(Items listed in a dataset)
○ ○ ○ ○ ○

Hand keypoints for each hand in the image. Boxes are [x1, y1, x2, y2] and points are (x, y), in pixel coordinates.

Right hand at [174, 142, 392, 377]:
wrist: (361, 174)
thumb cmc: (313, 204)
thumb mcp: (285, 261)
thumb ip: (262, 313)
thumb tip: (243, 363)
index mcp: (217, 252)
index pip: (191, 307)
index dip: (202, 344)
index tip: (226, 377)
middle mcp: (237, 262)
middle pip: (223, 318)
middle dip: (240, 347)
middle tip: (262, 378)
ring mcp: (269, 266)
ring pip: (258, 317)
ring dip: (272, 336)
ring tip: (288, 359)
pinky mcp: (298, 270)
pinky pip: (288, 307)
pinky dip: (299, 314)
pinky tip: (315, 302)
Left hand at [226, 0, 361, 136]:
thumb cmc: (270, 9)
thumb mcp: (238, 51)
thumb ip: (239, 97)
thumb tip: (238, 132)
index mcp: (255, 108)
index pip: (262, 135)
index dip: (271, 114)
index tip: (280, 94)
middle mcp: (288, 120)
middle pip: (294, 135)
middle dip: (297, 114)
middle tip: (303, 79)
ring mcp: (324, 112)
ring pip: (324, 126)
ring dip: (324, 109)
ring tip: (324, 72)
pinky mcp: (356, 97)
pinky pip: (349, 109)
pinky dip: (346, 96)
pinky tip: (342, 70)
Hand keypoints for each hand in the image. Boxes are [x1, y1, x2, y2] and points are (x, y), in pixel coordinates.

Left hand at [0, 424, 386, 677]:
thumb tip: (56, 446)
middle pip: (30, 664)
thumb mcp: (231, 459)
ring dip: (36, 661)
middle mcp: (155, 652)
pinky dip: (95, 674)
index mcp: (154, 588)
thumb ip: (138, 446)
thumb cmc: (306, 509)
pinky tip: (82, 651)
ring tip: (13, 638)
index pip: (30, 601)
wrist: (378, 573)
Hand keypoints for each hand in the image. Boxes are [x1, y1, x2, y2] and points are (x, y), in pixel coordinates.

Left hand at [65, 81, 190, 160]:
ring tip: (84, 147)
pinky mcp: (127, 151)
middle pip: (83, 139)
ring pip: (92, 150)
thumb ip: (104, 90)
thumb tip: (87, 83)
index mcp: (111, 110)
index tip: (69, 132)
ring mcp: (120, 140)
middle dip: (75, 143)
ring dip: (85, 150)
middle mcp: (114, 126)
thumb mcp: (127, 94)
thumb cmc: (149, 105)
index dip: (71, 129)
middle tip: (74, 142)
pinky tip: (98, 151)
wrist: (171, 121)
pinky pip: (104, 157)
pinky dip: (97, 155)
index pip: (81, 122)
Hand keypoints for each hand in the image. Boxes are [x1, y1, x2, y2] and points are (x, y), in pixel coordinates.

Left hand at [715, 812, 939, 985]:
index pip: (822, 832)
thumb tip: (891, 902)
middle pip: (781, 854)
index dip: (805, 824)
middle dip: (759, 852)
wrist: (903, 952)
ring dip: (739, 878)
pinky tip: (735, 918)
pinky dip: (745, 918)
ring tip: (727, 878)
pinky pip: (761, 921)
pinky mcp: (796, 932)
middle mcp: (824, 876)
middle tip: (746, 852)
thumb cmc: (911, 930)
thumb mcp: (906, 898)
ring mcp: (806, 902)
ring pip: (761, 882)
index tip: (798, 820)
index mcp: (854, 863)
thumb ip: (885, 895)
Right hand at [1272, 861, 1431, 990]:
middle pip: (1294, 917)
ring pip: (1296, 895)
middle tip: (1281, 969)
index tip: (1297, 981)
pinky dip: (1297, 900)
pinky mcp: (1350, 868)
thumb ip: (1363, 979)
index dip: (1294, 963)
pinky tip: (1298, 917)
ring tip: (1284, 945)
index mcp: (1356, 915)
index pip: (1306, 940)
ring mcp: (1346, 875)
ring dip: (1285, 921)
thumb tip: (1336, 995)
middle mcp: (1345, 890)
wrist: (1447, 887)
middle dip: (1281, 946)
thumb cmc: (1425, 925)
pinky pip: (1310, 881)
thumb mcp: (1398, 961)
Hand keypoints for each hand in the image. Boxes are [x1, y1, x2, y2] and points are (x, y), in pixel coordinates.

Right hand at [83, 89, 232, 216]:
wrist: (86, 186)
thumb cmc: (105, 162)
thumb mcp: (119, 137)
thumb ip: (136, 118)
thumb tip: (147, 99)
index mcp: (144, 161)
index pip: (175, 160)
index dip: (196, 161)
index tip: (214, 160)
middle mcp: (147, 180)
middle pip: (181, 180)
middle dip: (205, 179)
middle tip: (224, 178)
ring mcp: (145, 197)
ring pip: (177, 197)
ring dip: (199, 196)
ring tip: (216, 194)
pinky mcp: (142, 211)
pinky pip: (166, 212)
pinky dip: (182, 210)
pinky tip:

○ ○ ○ ○ ○

== What is needed ==
Your answer must be every record above, repeated exactly.

== Exercise output ==
Hand keypoints for each hand in the image. Boxes are [x1, y1, x2, y2] and points are (x, y), in pixel coordinates.

Right hand at [174, 142, 392, 377]:
wrist: (361, 174)
thumb cmc: (313, 204)
thumb mcp: (285, 261)
thumb ip: (262, 313)
thumb tip: (243, 363)
index mcp: (217, 252)
index pip: (191, 307)
index dip: (202, 344)
index tip: (226, 377)
middle mcp: (237, 262)
middle pip: (223, 318)
middle dip: (240, 347)
middle tip: (262, 378)
ring mcp: (269, 266)
ring pip: (258, 317)
ring dip: (272, 336)
ring tip: (288, 359)
pinky mcp: (298, 270)
pinky pip: (288, 307)
pinky dip: (299, 314)
pinky tip: (315, 302)
Left hand at [226, 0, 361, 136]:
thumb cmc: (270, 9)
thumb mcp: (238, 51)
thumb ip: (239, 97)
thumb tip: (238, 132)
index mcp: (255, 108)
index pip: (262, 135)
index dip: (271, 114)
index tip: (280, 94)
middle mcp: (288, 120)
middle pip: (294, 135)
middle dip: (297, 114)
middle tip: (303, 79)
ring mcp: (324, 112)
ring pip: (324, 126)
ring dip: (324, 109)
ring tip: (324, 72)
pinky mcp: (356, 97)
pinky pip: (349, 109)
pinky dip: (346, 96)
pinky tip: (342, 70)
Hand keypoints for each hand in the image. Boxes are [x1, y1, x2, y2] and points are (x, y), in pixel coordinates.

Left hand at [0, 424, 386, 677]:
thumb tip: (56, 446)
middle pip: (30, 664)
thumb mcp: (231, 459)
ring dip: (36, 661)
middle mcp: (155, 652)
pinky dip: (95, 674)
index mcp: (154, 588)
thumb ip: (138, 446)
thumb cmc: (306, 509)
pinky tip: (82, 651)
ring tip: (13, 638)
index pip: (30, 601)
wrist: (378, 573)
Hand keypoints for each hand in the image. Boxes are [x1, y1, x2, y2] and points are (x, y), in pixel coordinates.

Left hand at [65, 81, 190, 160]:
ring tip: (84, 147)
pinky mcp: (127, 151)
middle pip: (83, 139)
ring pip: (92, 150)
thumb ip: (104, 90)
thumb tip: (87, 83)
index mcp: (111, 110)
index tip: (69, 132)
ring mcp: (120, 140)
middle dip: (75, 143)
ring dip: (85, 150)
middle mcp: (114, 126)
thumb mcp: (127, 94)
thumb cmc: (149, 105)
index dip: (71, 129)
middle tip: (74, 142)
pinky tip: (98, 151)
wrist: (171, 121)
pinky pip: (104, 157)
pinky dip: (97, 155)
index pip: (81, 122)
Hand keypoints for each hand in the image. Boxes are [x1, y1, x2, y2] and points are (x, y), in pixel coordinates.

Left hand at [715, 812, 939, 985]:
index pip: (822, 832)
thumb tip: (891, 902)
middle pip: (781, 854)
index dip: (805, 824)
middle dip: (759, 852)
wrist: (903, 952)
ring dip: (739, 878)
pinky tip: (735, 918)
pinky dip: (745, 918)
ring tip: (727, 878)
pinky pip: (761, 921)
pinky mcp: (796, 932)
middle mcp: (824, 876)
middle tip: (746, 852)
thumb cmc: (911, 930)
thumb mcp: (906, 898)
ring mcp: (806, 902)
ring pip: (761, 882)
index tip: (798, 820)
index mcp: (854, 863)
thumb ip: (885, 895)
Right hand at [1272, 861, 1431, 990]:
middle pip: (1294, 917)
ring pip: (1296, 895)
middle tip: (1281, 969)
index tip: (1297, 981)
pinky dip: (1297, 900)
pinky mcp: (1350, 868)
thumb ip: (1363, 979)
index dip: (1294, 963)
pinky tip: (1298, 917)
ring tip: (1284, 945)
index mcp: (1356, 915)
index pip: (1306, 940)
ring mcp: (1346, 875)
ring dip: (1285, 921)
thumb tip: (1336, 995)
middle mcp: (1345, 890)
wrist: (1447, 887)
middle dip: (1281, 946)
thumb cmc: (1425, 925)
pinky pip: (1310, 881)
thumb mcp: (1398, 961)
Hand keypoints for each hand in the image. Boxes are [x1, y1, x2, y2] and points are (x, y), in pixel coordinates.

Right hand at [83, 89, 232, 216]:
wrist: (86, 186)
thumb cmc: (105, 162)
thumb mcp: (119, 137)
thumb ip: (136, 118)
thumb tip: (147, 99)
index mcp: (144, 161)
index pip: (175, 160)
index dip: (196, 161)
index tip: (214, 160)
middle mcp: (147, 180)
middle pip: (181, 180)
middle dip: (205, 179)
middle tip: (224, 178)
ring mcp: (145, 197)
ring pip: (177, 197)
ring dip: (199, 196)
ring tip: (216, 194)
pinky mcp: (142, 211)
pinky pip: (166, 212)
pinky dip: (182, 210)
pinky tip:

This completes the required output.